The cab jogged across London, skirting Hyde Park and then proceeding down the Brompton Road. It was a longish journey, and the driver was glad enough to wait outside the house in South Kensington to rest his horse. Sarah said she would not be more than fifteen minutes. Nervousness had brought the colour to her cheeks again. The cabby was quite ready to trust the vivid face lifted to him. Despite her sober clothes, his passenger had the voice of a lady, and she smiled at him. She knew that he had a miserably chilly job in winter, sitting up there in all weathers, and that his bones got aches just as well as finer people’s. Her warm smile told him all that. It was nice for once to be treated as a fellow human being.

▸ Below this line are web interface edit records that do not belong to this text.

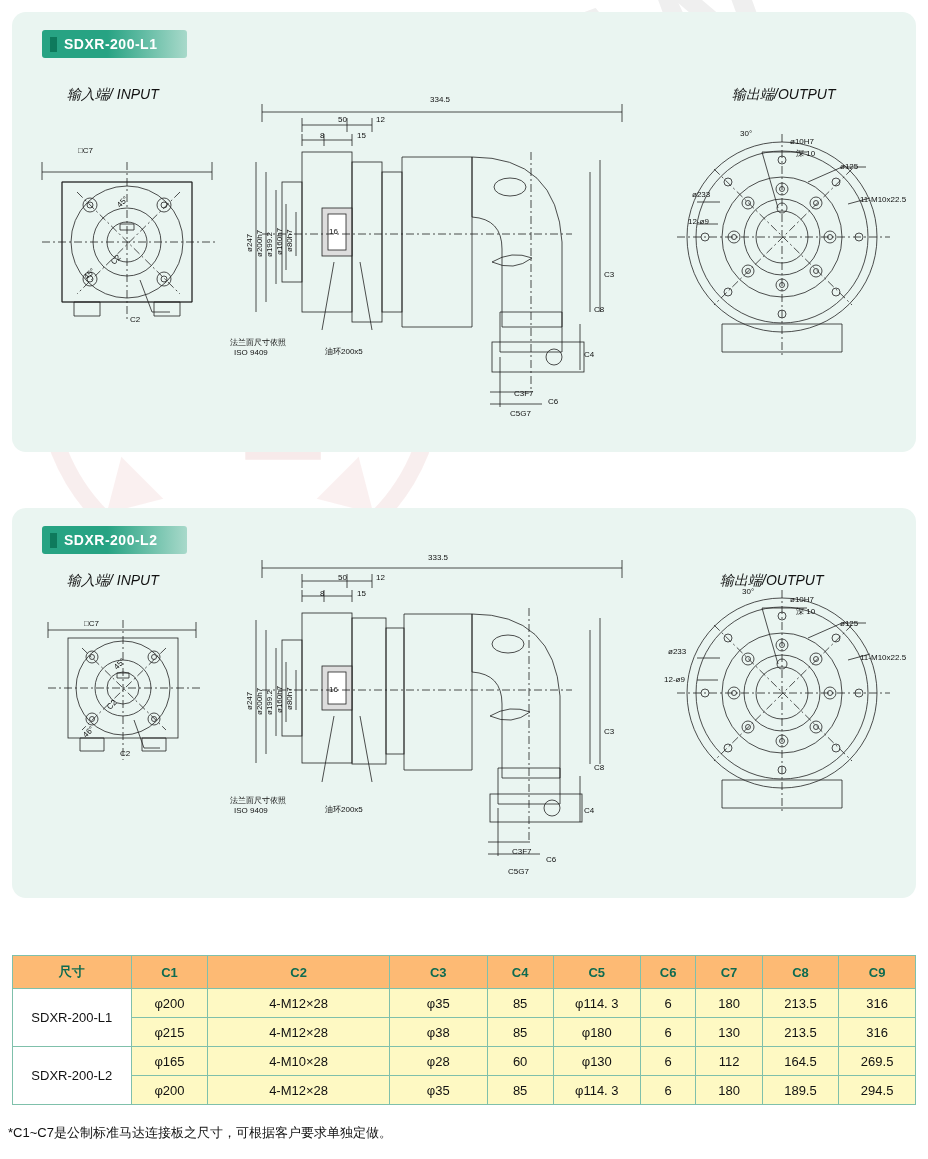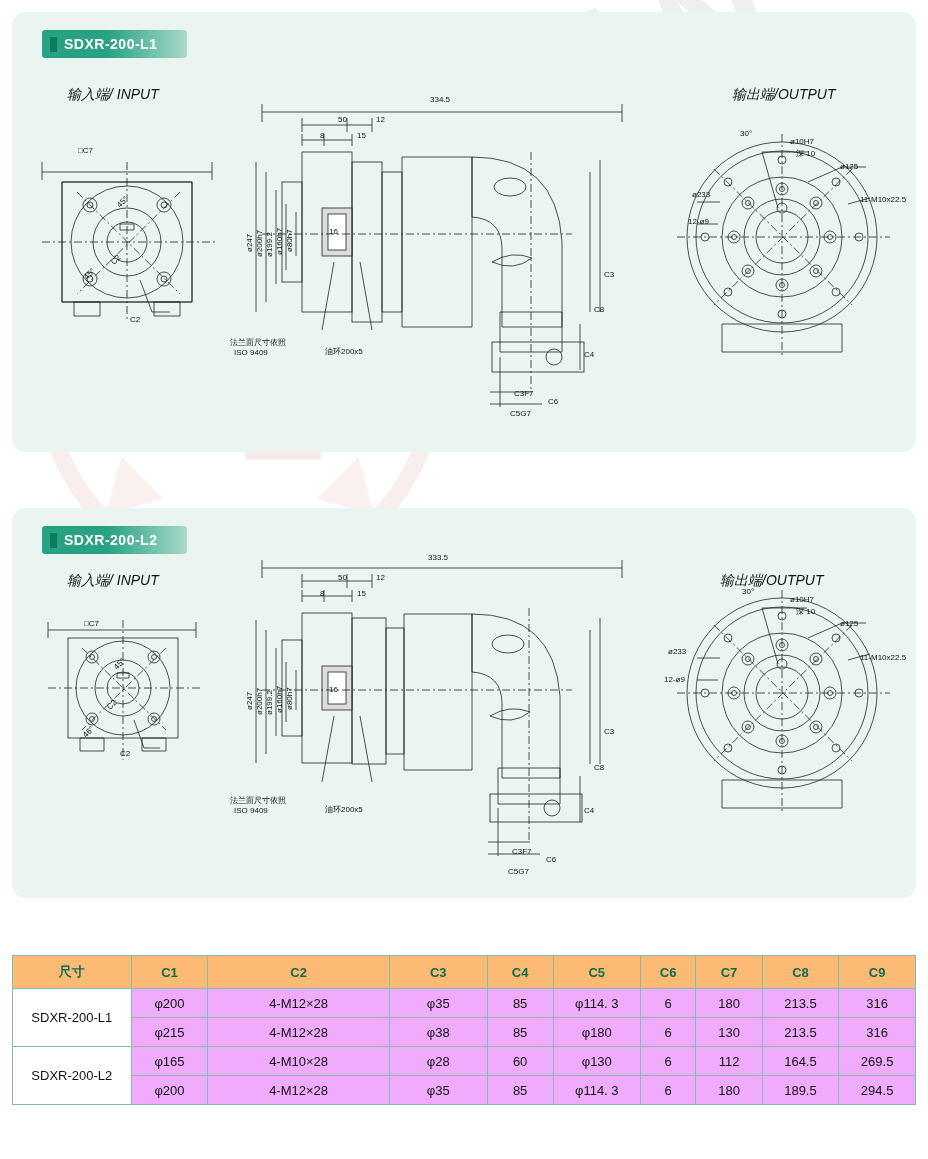"φ200" td { background: #f0abfc -> #fef9c3 }
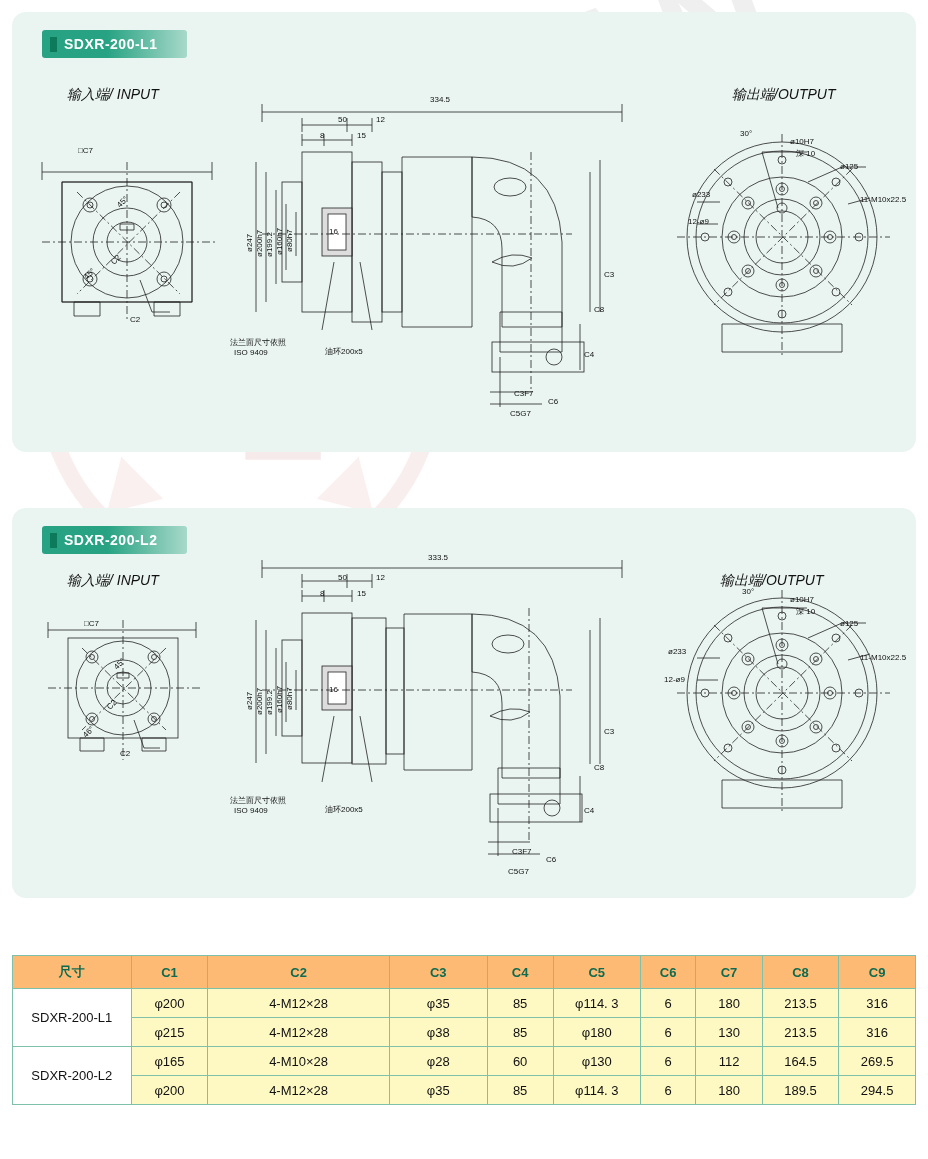"*C1~C7是公制标准马达连接板之尺寸，可根据客户要求单独定做。" div.note { html: none -> <div>*C1~C7是公制标准马达连接板之尺寸，可根据客户要求单独定做。</div> }
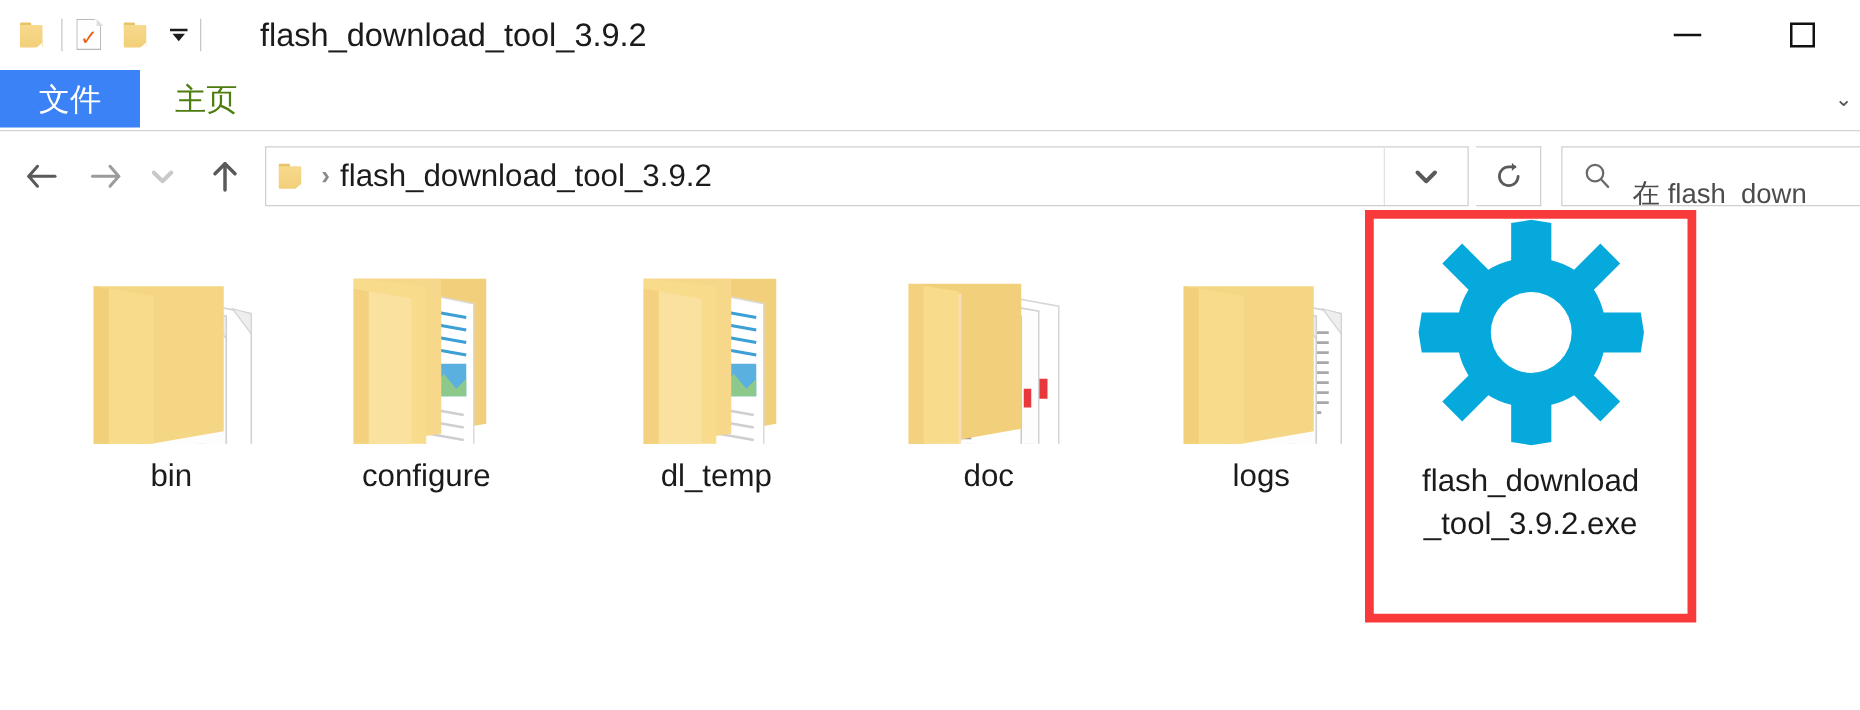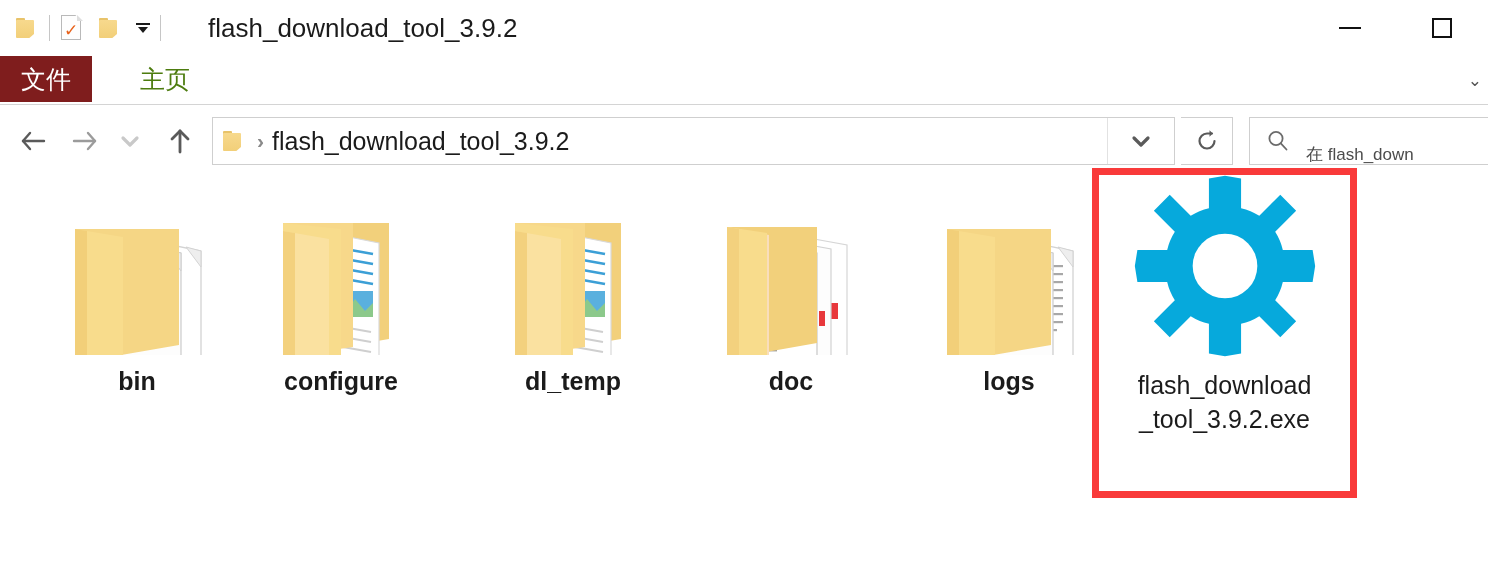"文件" .tab-file { background: #7f1d1d -> #3b82f6; width: 92px -> 112px }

‘I’ll wait, miss. God bless yer.’

This comforting voice following her up the steps kept Sarah’s courage high. But when the front door swung open in response to her ring, and the solemn-faced butler stood within, panic filled her.

It had been all very well to invent this scheme and talk blithely about it. But now she was faced with reality, and the whole thing seemed completely crazy.

However, here she was, and the butler was asking her her business.

She straightened her shoulders.

‘I should like to see Lady Mallow,’ she said firmly.

The butler stood aside for her to enter.

‘Take a seat, if you please. I will enquire if her ladyship is available. What is the name, please?’

‘Miss Sarah Mildmay.’

The butler bowed and withdrew. Sarah had scarcely time to look round the hall with its fine marble staircase, its tapestries and statuary, before there was a commotion. A little boy dressed in outdoor clothes was running down the stairs pursued by a stout untidy old woman with flying grey curls and lace cap askew.

‘The great grizzly is catching you! G-r-r-r! G-r-r-r! Run for your life. Or he’ll hug and hug you to death.’

The child flung himself into the arms of a nursemaid who had come running down the stairs in their wake, and the old woman collapsed, panting, into the nearest chair.

‘Well, Titus! Wasn’t that a fine game? Don’t you love to play with your Grandmamma? Now off for your walk. Where’s his hoop, Annie? Isn’t he to take his hoop?’

‘We didn’t mean to go far today, your ladyship, it being so bleak. His mother said he wasn’t to catch cold.’

‘Bah! He’s got to be made tough. This is England, not the tropics. Little boys here go out in all weathers. I won’t have my grandson pampered.’

‘No, your ladyship,’ said the maid, hastily taking the child’s hand and departing to the door.

Lady Malvina fanned her face vigorously, still gasping and panting noisily.